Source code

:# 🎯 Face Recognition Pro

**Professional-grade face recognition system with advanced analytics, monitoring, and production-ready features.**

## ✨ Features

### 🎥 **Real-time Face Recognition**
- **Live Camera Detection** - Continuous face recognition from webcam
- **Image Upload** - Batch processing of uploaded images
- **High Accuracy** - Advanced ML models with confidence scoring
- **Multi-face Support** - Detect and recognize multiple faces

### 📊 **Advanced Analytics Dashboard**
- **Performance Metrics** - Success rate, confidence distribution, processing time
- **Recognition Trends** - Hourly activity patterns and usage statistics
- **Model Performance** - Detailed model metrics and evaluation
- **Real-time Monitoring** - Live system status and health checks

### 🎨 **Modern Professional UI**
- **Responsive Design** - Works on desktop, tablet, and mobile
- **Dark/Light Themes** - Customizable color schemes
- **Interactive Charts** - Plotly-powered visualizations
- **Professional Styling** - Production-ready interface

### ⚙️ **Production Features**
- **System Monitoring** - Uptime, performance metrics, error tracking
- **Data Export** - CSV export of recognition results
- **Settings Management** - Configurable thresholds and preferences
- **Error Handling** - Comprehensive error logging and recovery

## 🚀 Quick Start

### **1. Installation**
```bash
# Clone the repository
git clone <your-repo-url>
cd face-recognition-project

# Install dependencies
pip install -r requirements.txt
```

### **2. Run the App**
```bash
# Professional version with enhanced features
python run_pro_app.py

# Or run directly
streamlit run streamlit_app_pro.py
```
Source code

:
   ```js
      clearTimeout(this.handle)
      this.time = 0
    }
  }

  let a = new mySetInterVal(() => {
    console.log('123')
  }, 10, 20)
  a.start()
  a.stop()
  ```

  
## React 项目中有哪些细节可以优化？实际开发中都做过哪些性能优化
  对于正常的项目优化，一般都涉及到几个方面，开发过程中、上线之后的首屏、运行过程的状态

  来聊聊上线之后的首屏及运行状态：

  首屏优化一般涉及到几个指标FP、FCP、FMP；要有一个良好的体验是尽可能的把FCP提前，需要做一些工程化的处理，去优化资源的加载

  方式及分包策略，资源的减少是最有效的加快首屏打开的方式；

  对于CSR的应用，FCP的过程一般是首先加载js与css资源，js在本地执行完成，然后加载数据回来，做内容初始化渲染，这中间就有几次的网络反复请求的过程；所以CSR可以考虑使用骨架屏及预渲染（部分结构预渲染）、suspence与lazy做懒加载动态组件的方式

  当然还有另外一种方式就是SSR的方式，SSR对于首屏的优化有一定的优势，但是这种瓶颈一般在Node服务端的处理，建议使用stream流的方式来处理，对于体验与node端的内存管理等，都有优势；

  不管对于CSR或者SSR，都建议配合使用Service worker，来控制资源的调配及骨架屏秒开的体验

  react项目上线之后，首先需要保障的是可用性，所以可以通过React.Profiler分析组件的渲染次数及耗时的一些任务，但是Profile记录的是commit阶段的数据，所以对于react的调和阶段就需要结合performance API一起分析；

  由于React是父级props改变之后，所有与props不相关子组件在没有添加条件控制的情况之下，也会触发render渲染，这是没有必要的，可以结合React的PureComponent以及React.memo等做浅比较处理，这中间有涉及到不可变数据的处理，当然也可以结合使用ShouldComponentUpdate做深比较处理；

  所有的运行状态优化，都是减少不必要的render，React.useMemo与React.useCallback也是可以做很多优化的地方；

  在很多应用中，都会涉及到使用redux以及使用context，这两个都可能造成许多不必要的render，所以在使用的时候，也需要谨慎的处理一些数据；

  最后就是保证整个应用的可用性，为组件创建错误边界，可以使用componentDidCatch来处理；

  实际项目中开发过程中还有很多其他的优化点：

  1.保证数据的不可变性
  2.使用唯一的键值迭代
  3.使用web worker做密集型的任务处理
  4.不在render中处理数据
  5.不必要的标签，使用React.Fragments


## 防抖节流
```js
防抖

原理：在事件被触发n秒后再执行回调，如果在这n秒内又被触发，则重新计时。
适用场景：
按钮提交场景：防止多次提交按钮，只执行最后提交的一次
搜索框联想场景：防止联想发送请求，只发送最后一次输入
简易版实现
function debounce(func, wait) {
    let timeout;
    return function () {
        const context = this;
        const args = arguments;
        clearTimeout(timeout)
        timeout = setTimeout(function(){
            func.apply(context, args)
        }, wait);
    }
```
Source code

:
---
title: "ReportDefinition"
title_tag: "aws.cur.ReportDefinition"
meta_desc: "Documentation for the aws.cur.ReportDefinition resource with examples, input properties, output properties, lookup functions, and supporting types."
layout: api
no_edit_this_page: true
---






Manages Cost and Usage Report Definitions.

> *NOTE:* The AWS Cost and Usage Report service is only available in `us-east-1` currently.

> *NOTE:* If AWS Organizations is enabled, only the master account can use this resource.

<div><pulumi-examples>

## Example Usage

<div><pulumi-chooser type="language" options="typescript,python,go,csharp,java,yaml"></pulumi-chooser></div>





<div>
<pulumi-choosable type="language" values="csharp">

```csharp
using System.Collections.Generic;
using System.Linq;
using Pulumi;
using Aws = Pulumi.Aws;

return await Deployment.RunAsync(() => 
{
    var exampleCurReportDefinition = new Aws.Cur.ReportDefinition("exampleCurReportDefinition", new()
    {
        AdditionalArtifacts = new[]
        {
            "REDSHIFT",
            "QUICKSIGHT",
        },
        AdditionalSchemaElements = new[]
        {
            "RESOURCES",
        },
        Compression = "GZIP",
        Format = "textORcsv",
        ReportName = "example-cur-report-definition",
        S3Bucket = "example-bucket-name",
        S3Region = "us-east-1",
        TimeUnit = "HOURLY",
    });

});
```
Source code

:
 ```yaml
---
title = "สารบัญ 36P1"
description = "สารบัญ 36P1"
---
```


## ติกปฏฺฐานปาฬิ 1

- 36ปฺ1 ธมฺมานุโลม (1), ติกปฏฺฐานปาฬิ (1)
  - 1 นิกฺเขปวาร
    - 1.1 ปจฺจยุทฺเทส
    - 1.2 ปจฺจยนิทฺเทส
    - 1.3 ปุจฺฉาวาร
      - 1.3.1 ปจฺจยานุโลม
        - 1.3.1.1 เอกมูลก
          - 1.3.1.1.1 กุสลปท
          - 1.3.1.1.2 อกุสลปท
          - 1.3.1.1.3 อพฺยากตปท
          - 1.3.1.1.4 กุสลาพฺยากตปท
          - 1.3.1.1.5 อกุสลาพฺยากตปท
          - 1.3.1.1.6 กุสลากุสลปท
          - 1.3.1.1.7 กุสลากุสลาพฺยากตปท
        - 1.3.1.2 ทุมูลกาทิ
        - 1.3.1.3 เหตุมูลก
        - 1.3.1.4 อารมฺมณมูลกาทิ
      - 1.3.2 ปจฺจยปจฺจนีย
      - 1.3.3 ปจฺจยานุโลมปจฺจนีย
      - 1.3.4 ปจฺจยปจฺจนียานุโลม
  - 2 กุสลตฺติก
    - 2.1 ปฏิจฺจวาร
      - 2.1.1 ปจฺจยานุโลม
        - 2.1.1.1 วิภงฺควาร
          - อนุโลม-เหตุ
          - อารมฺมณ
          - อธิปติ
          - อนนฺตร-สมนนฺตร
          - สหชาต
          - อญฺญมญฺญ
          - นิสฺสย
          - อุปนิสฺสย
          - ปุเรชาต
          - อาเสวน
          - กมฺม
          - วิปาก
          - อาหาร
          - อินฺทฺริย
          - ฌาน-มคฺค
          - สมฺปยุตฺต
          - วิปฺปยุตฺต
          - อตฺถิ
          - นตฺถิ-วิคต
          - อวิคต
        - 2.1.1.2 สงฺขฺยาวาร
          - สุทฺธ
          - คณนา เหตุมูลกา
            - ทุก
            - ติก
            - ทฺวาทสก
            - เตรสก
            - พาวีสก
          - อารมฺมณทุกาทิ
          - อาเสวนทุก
——————
▶ **Assignment**:
In full and without alteration, return every line above.

▶ **Reply**:
Source code

:# 🎯 Face Recognition Pro

**Professional-grade face recognition system with advanced analytics, monitoring, and production-ready features.**

## ✨ Features

### 🎥 **Real-time Face Recognition**
- **Live Camera Detection** - Continuous face recognition from webcam
- **Image Upload** - Batch processing of uploaded images
- **High Accuracy** - Advanced ML models with confidence scoring
- **Multi-face Support** - Detect and recognize multiple faces

### 📊 **Advanced Analytics Dashboard**
- **Performance Metrics** - Success rate, confidence distribution, processing time
- **Recognition Trends** - Hourly activity patterns and usage statistics
- **Model Performance** - Detailed model metrics and evaluation
- **Real-time Monitoring** - Live system status and health checks

### 🎨 **Modern Professional UI**
- **Responsive Design** - Works on desktop, tablet, and mobile
- **Dark/Light Themes** - Customizable color schemes
- **Interactive Charts** - Plotly-powered visualizations
- **Professional Styling** - Production-ready interface

### ⚙️ **Production Features**
- **System Monitoring** - Uptime, performance metrics, error tracking
- **Data Export** - CSV export of recognition results
- **Settings Management** - Configurable thresholds and preferences
- **Error Handling** - Comprehensive error logging and recovery

## 🚀 Quick Start

### **1. Installation**
```bash
# Clone the repository
git clone <your-repo-url>
cd face-recognition-project

# Install dependencies
pip install -r requirements.txt
```

### **2. Run the App**
```bash
# Professional version with enhanced features
python run_pro_app.py

# Or run directly
streamlit run streamlit_app_pro.py
```
Source code

:
   ```js
      clearTimeout(this.handle)
      this.time = 0
    }
  }

  let a = new mySetInterVal(() => {
    console.log('123')
  }, 10, 20)
  a.start()
  a.stop()
  ```

  
## React 项目中有哪些细节可以优化？实际开发中都做过哪些性能优化
  对于正常的项目优化，一般都涉及到几个方面，开发过程中、上线之后的首屏、运行过程的状态

  来聊聊上线之后的首屏及运行状态：

  首屏优化一般涉及到几个指标FP、FCP、FMP；要有一个良好的体验是尽可能的把FCP提前，需要做一些工程化的处理，去优化资源的加载

  方式及分包策略，资源的减少是最有效的加快首屏打开的方式；

  对于CSR的应用，FCP的过程一般是首先加载js与css资源，js在本地执行完成，然后加载数据回来，做内容初始化渲染，这中间就有几次的网络反复请求的过程；所以CSR可以考虑使用骨架屏及预渲染（部分结构预渲染）、suspence与lazy做懒加载动态组件的方式

  当然还有另外一种方式就是SSR的方式，SSR对于首屏的优化有一定的优势，但是这种瓶颈一般在Node服务端的处理，建议使用stream流的方式来处理，对于体验与node端的内存管理等，都有优势；

  不管对于CSR或者SSR，都建议配合使用Service worker，来控制资源的调配及骨架屏秒开的体验

  react项目上线之后，首先需要保障的是可用性，所以可以通过React.Profiler分析组件的渲染次数及耗时的一些任务，但是Profile记录的是commit阶段的数据，所以对于react的调和阶段就需要结合performance API一起分析；

  由于React是父级props改变之后，所有与props不相关子组件在没有添加条件控制的情况之下，也会触发render渲染，这是没有必要的，可以结合React的PureComponent以及React.memo等做浅比较处理，这中间有涉及到不可变数据的处理，当然也可以结合使用ShouldComponentUpdate做深比较处理；

  所有的运行状态优化，都是减少不必要的render，React.useMemo与React.useCallback也是可以做很多优化的地方；

  在很多应用中，都会涉及到使用redux以及使用context，这两个都可能造成许多不必要的render，所以在使用的时候，也需要谨慎的处理一些数据；

  最后就是保证整个应用的可用性，为组件创建错误边界，可以使用componentDidCatch来处理；

  实际项目中开发过程中还有很多其他的优化点：

  1.保证数据的不可变性
  2.使用唯一的键值迭代
  3.使用web worker做密集型的任务处理
  4.不在render中处理数据
  5.不必要的标签，使用React.Fragments


## 防抖节流
```js
防抖

原理：在事件被触发n秒后再执行回调，如果在这n秒内又被触发，则重新计时。
适用场景：
按钮提交场景：防止多次提交按钮，只执行最后提交的一次
搜索框联想场景：防止联想发送请求，只发送最后一次输入
简易版实现
function debounce(func, wait) {
    let timeout;
    return function () {
        const context = this;
        const args = arguments;
        clearTimeout(timeout)
        timeout = setTimeout(function(){
            func.apply(context, args)
        }, wait);
    }
```
Source code

:
---
title: "ReportDefinition"
title_tag: "aws.cur.ReportDefinition"
meta_desc: "Documentation for the aws.cur.ReportDefinition resource with examples, input properties, output properties, lookup functions, and supporting types."
layout: api
no_edit_this_page: true
---






Manages Cost and Usage Report Definitions.

> *NOTE:* The AWS Cost and Usage Report service is only available in `us-east-1` currently.

> *NOTE:* If AWS Organizations is enabled, only the master account can use this resource.

<div><pulumi-examples>

## Example Usage

<div><pulumi-chooser type="language" options="typescript,python,go,csharp,java,yaml"></pulumi-chooser></div>





<div>
<pulumi-choosable type="language" values="csharp">

```csharp
using System.Collections.Generic;
using System.Linq;
using Pulumi;
using Aws = Pulumi.Aws;

return await Deployment.RunAsync(() => 
{
    var exampleCurReportDefinition = new Aws.Cur.ReportDefinition("exampleCurReportDefinition", new()
    {
        AdditionalArtifacts = new[]
        {
            "REDSHIFT",
            "QUICKSIGHT",
        },
        AdditionalSchemaElements = new[]
        {
            "RESOURCES",
        },
        Compression = "GZIP",
        Format = "textORcsv",
        ReportName = "example-cur-report-definition",
        S3Bucket = "example-bucket-name",
        S3Region = "us-east-1",
        TimeUnit = "HOURLY",
    });

});
```
Source code

:
 ```yaml
---
title = "สารบัญ 36P1"
description = "สารบัญ 36P1"
---
```


## ติกปฏฺฐานปาฬิ 1

- 36ปฺ1 ธมฺมานุโลม (1), ติกปฏฺฐานปาฬิ (1)
  - 1 นิกฺเขปวาร
    - 1.1 ปจฺจยุทฺเทส
    - 1.2 ปจฺจยนิทฺเทส
    - 1.3 ปุจฺฉาวาร
      - 1.3.1 ปจฺจยานุโลม
        - 1.3.1.1 เอกมูลก
          - 1.3.1.1.1 กุสลปท
          - 1.3.1.1.2 อกุสลปท
          - 1.3.1.1.3 อพฺยากตปท
          - 1.3.1.1.4 กุสลาพฺยากตปท
          - 1.3.1.1.5 อกุสลาพฺยากตปท
          - 1.3.1.1.6 กุสลากุสลปท
          - 1.3.1.1.7 กุสลากุสลาพฺยากตปท
        - 1.3.1.2 ทุมูลกาทิ
        - 1.3.1.3 เหตุมูลก
        - 1.3.1.4 อารมฺมณมูลกาทิ
      - 1.3.2 ปจฺจยปจฺจนีย
      - 1.3.3 ปจฺจยานุโลมปจฺจนีย
      - 1.3.4 ปจฺจยปจฺจนียานุโลม
  - 2 กุสลตฺติก
    - 2.1 ปฏิจฺจวาร
      - 2.1.1 ปจฺจยานุโลม
        - 2.1.1.1 วิภงฺควาร
          - อนุโลม-เหตุ
          - อารมฺมณ
          - อธิปติ
          - อนนฺตร-สมนนฺตร
          - สหชาต
          - อญฺญมญฺญ
          - นิสฺสย
          - อุปนิสฺสย
          - ปุเรชาต
          - อาเสวน
          - กมฺม
          - วิปาก
          - อาหาร
          - อินฺทฺริย
          - ฌาน-มคฺค
          - สมฺปยุตฺต
          - วิปฺปยุตฺต
          - อตฺถิ
          - นตฺถิ-วิคต
          - อวิคต
        - 2.1.1.2 สงฺขฺยาวาร
          - สุทฺธ
          - คณนา เหตุมูลกา
            - ทุก
            - ติก
            - ทฺวาทสก
            - เตรสก
            - พาวีสก
          - อารมฺมณทุกาทิ
          - อาเสวนทุก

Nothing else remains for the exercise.